■ **ЗАДАНИЕ**: Прочитайте приведенную ниже статью о театральном художнике Евгении Лысыке. Перечислите все, что в ней названо уделом творцов второго типа, то есть не классиков.

━━ ИСХОДНЫЙ ТЕКСТ

UA / RU
Поддержать ZN.ua

HOMO SYMBOLICO В МИРЕ ТЕАТРАЛЬНЫХ ФАНТАЗИЙ

Существует два типа творцов. Одни, которых именуют классиками, полностью реализуют свои идеи в избранном материале, добиваясь гармонической завершенности и равновесия всех сторон художественного целого...

Автор: Марина Черкашина

Существует два типа творцов. Одни, которых именуют классиками, полностью реализуют свои идеи в избранном материале, добиваясь гармонической завершенности и равновесия всех сторон художественного целого. Удел других — недостижимость идеала, открытые в бесконечность формы, множественность смыслов, творимых языком символов. Материальная сторона их творений представляет собой лишь некое поле значений, ускользающих от однозначной расшифровки. Их авторские замыслы требуют истолкований и выходов за пределы, заданные конкретным сюжетом, жанром и даже видом искусства. Таковым было творчество уникального театрального художника Евгения Лысыка. Десять лет, как его нет с нами, минуло в нынешнем мае, а год назад слишком скромно для личности такого масштаба Львов, где прошла большая часть творческой жизни Мастера, отметил 70-летие со дня его рождения.

Все, кто видел оформленные Лысыком оперные и балетные спектакли, запоминали их навсегда. Это были не просто неординарные решения. В каждом случае художник воплощал на сцене собственную философскую концепцию и свое мировосприятие, расширяя до крайних пределов и последних вопросов бытия масштабы заложенных в конкретном произведении идей и тем. На гигантских задниках вырастали символические фигуры и формы, оживали фантастические предметы, вступали в необычные взаимодействия вещи, люди, природные и надприродные существа. Его сценографические фантазии никогда не были иллюстрациями и декоративным довеском к спектаклю. Не ограничивал он свою роль и функциями вдумчивого интерпретатора заданного текста. Говорили, что в своих лучших театральных работах Лысык как бы брал всю инициативу на себя и подавлял других участников постановочного ансамбля. Да и некоторые произведения превращались чуть ли не в повод для выражения собственного, не во всем совпадающего с авторским, видения темы. В его защиту можно сказать, что так поступает каждая мощная творческая индивидуальность. Стали уже достаточно привычными понятия авторской режиссуры, авторского кинематографа. Театр, который творил Лысык, являл собой уникальный пример авторской сценографии.

━━━━
━━ ПРЕДОСТАВЛЕННЫЕ ЗАПИСИ

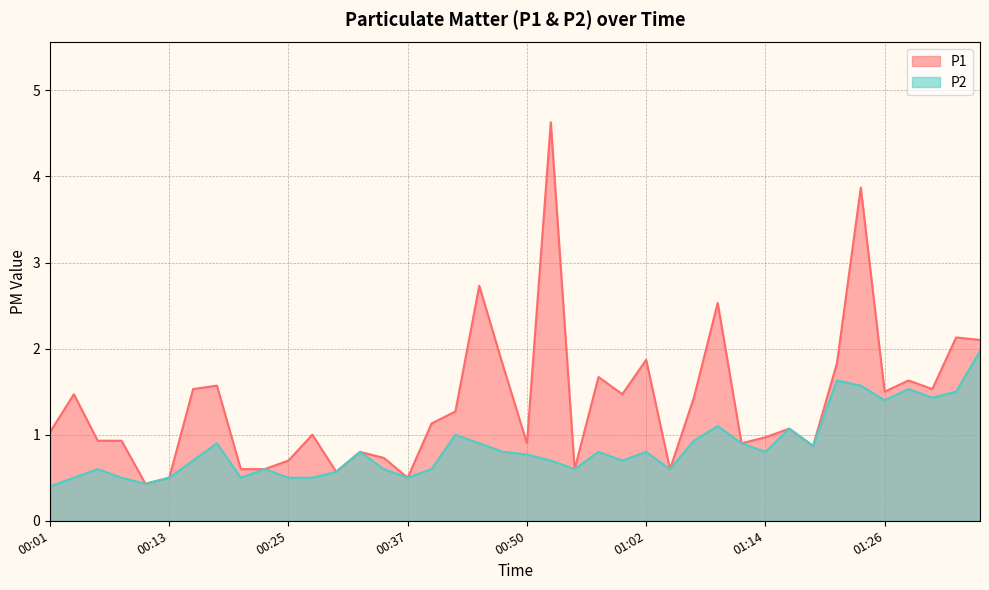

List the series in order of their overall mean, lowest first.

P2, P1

━━━━
━━ ПРЕДОСТАВЛЕННЫЕ ЗАПИСИ

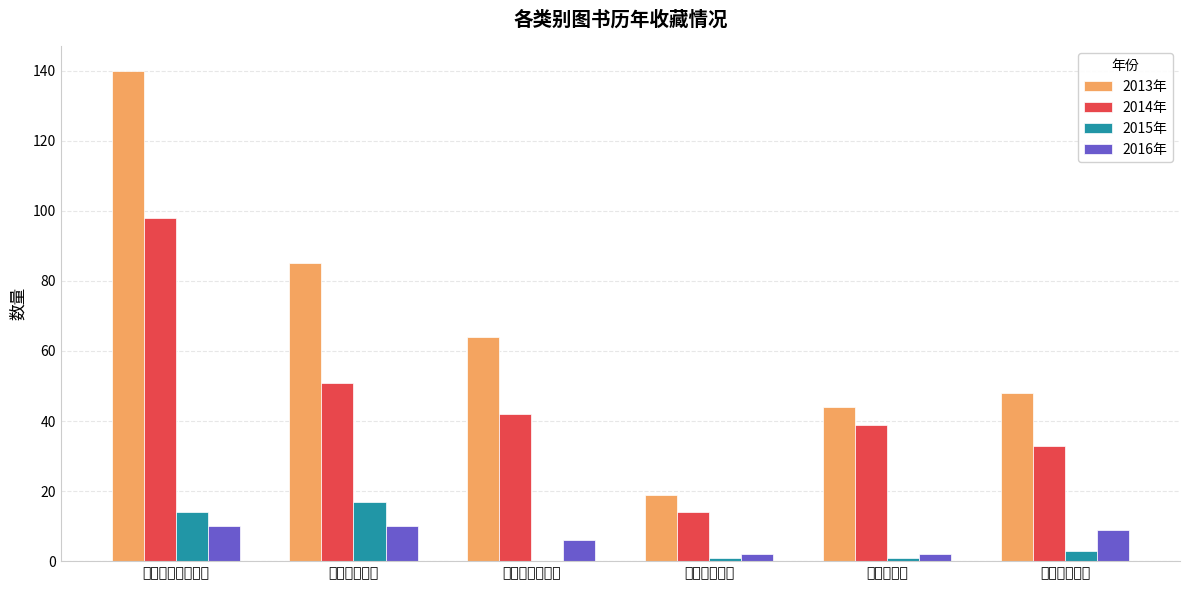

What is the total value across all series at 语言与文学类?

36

━━━━

■ **ВЫПОЛНЕННОЕ ЗАДАНИЕ**:
- недостижимость идеала;
- открытые в бесконечность формы;
- множественность смыслов, творимых языком символов.